Quote:
Originally Posted by blueash
|
Thanks for playing? Are we teenagers now?
Let's see how you "specifically noted this positive study"
First of all, you made a comment about it in a post titled "New study on hydroxychloroquine with azithromycin, failure"
So lets look at your comments about this "positive" study:
And today a new study. This out of China so some of you don't believe anything out of China can ignore this one, unless of course it fits your preconceived ideas.
What a nice snarky positive introduction! Most of us don't believe the Chinese government, their Doctors are another matter, especially since many of them keep getting disappeared.
This study was randomized with a control group. It has not been peer reviewed. It was done on patients with mild disease, not severe disease.
I don't know about you, I'd rather be cured before going on the ventilator.
So this is not a study of HCQ, rather it is a study of HCQ given with antivirals, antibacterials, immunoglobin, and sometimes steroids.

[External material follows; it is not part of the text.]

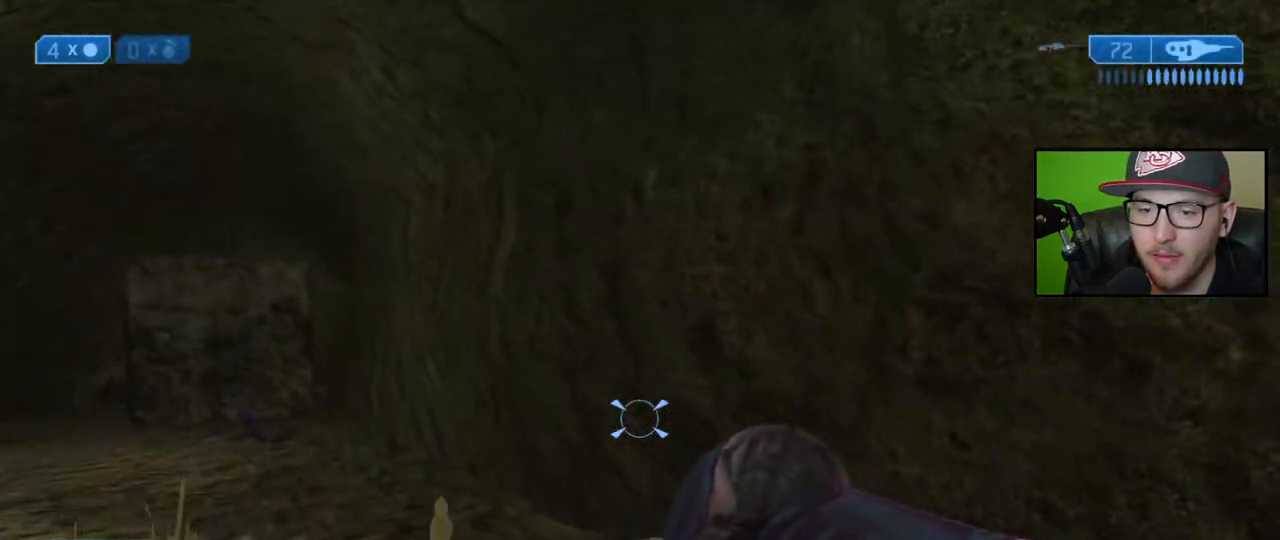
{"buttons": [], "left_stick": "down-left", "right_stick": "right", "events": [[183, "right_stick", "right"], [250, "left_stick", "down-left"]]}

Keep the findings clear in your mind that therefore this study does not show that HCQ by itself benefits. Only that HCQ when added to all those other interventions shows benefit.
That's strange, the team of Doctors who made this study titled it "Efficacy of hydroxychloroquine in patients with COVID-19: results of a randomized clinical trial"
You better let them know.
You keep arguing against a strawman, nobody that I read about is saying "Hydroxychloroquine is the cure! Take it and we're saved! All Doctors that I know of are using it in combination with other drugs. All the patients in this study got the same drugs, except the control group did not receive hydroxychloroquine. None of the HCQ recipients died, while 4 in the control group did. HCQ recipients also statistically improved faster for coughs and fevers. I did not see a p value for the pneumonia results, just their comment in results:
"Surprisingly, a larger proportion of patients with improved pneumonia in the HCQ treatment group (80.6%, 25 of 31) compared with the control group (54.8%, 17 of 31). Besides, 61.3% of patients in the HCQ treatment group had a significant pneumonia absorption."
Sounds like a pretty good study, with good results. If you promoted the good ones equally to the failures, then I might believe you are unbiased.